Programming language Python is about 10 years younger than Kim Kardashian. In this case, age really does come before beauty. One is versatile, predictable and has earned growing popularity. The other, well, not consistently.
Google searches for Python have outstripped those for Kim Kardashian in the United States last year. (Though it’s worth noting perhaps that she rallied in popularity with those topless Instagram pics in January.)
Queries for the language, long a favorite with open-source folks, have tripled since 2010 while searches for other programming languages have been flat or declining, according to The Economist. In our own quicky search of Google Trends, Python also appears to be more sought after in liberal states than conservative ones.
Python provides the backbone for YouTube, DropBox, Instagram, Reddit, plus organizations like CERN and NASA. Some 286,701 users have contributed 147,123 projects to the “cheese shop,” the nickname for the Python Package Index, a nod to Monty Python that runs through so much of the language. The APIs have been dubbed the best-kept secret of OpenStack, too.
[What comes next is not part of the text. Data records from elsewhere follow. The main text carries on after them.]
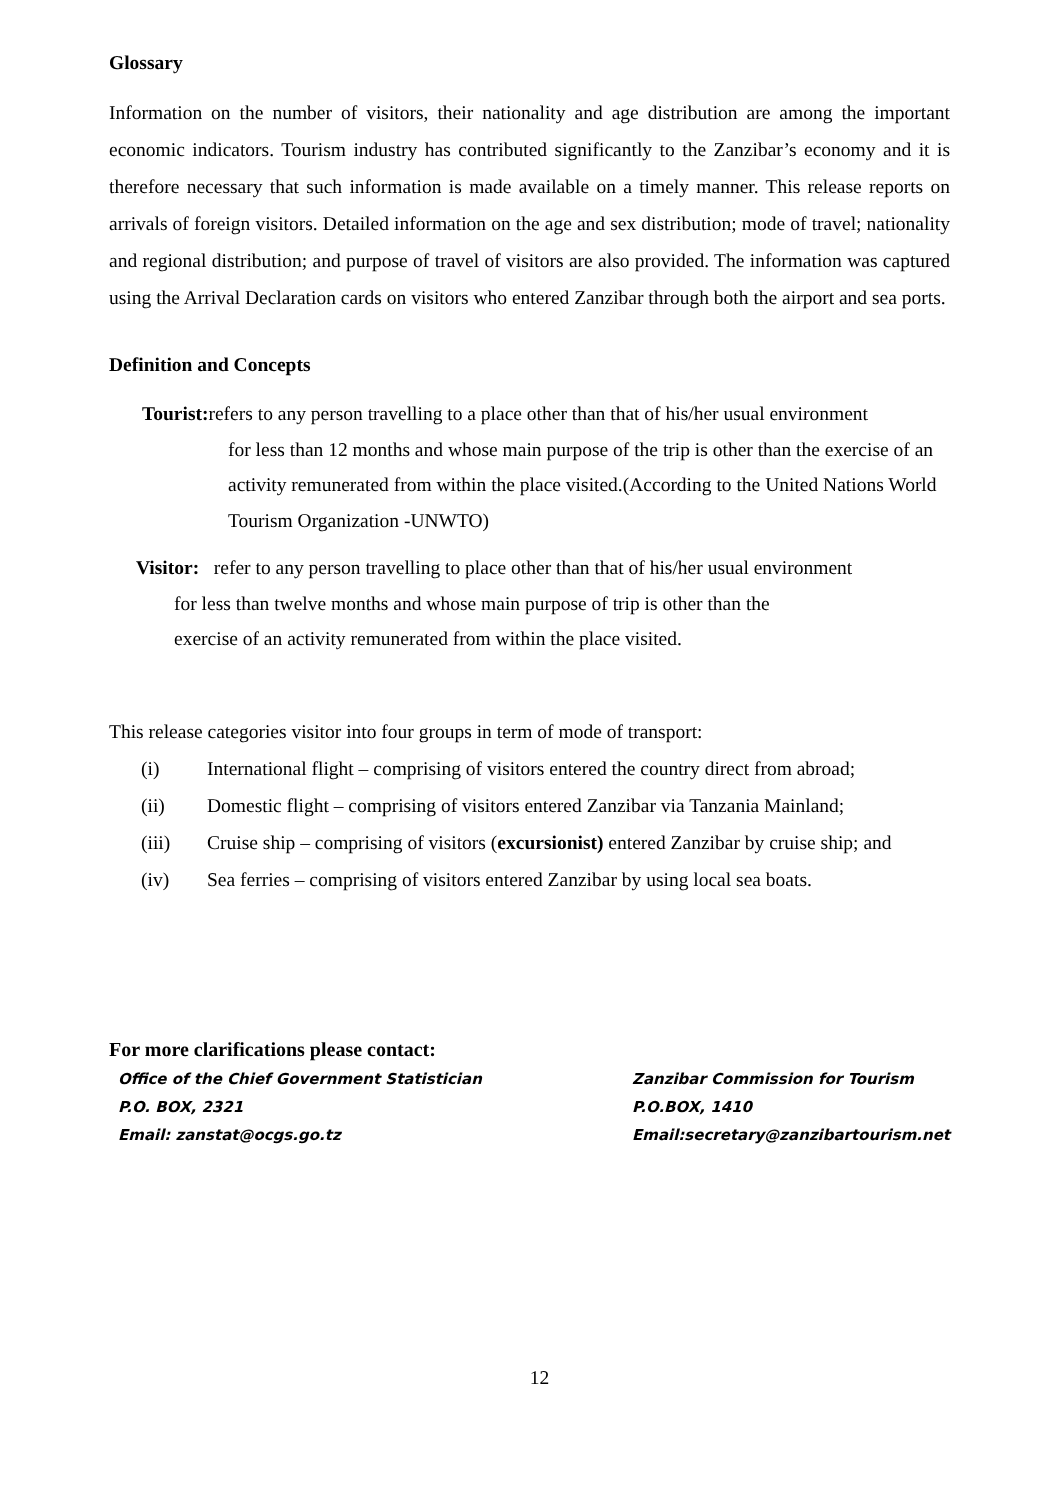Glossary
Information on the number of visitors, their nationality and age distribution are among the important economic indicators. Tourism industry has contributed significantly to the Zanzibar’s economy and it is therefore necessary that such information is made available on a timely manner. This release reports on arrivals of foreign visitors. Detailed information on the age and sex distribution; mode of travel; nationality and regional distribution; and purpose of travel of visitors are also provided. The information was captured using the Arrival Declaration cards on visitors who entered Zanzibar through both the airport and sea ports.
Definition and Concepts
Tourist: refers to any person travelling to a place other than that of his/her usual environment
for less than 12 months and whose main purpose of the trip is other than the exercise of an activity remunerated from within the place visited.(According to the United Nations World Tourism Organization -UNWTO)
Visitor: refer to any person travelling to place other than that of his/her usual environment
for less than twelve months and whose main purpose of trip is other than the
exercise of an activity remunerated from within the place visited.
This release categories visitor into four groups in term of mode of transport:
(i) International flight – comprising of visitors entered the country direct from abroad;
(ii) Domestic flight – comprising of visitors entered Zanzibar via Tanzania Mainland;
(iii) Cruise ship – comprising of visitors (excursionist) entered Zanzibar by cruise ship; and
(iv) Sea ferries – comprising of visitors entered Zanzibar by using local sea boats.
For more clarifications please contact:
Office of the Chief Government Statistician
P.O. BOX, 2321
Email: zanstat@ocgs.go.tz
Zanzibar Commission for Tourism
P.O.BOX, 1410
Email:secretary@zanzibartourism.net
12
Currently Codecademy’s most requested language, it’s considered a great starter language for kids, marketers and otherwise command-line shy journalists — including this one. Python has also been the most popular beginner programming course at U.S. universities since 2014. You can “Learn it the Hard Way,” “Learn it in One Day” or try out the crowdfunded New York Times bestseller and “Learn Python Visually.” Along the way, Python has also influenced other languages such as Go, Swift and Ruby.
Python recently celebrated almost 30 years of all-purpose programming — and weathered the decision of creator and benevolent dictator Guido van Rossum to step down.
— EuroPython (@europython) July 26, 2018
Citing the demise of once-popular programming languages such as Fortran and Basic, The Economist doesn’t go so far as to predict an always shining future for Python. Then again, as Kim Kardashian once said, “I love when people underestimate me and then become pleasantly surprised.”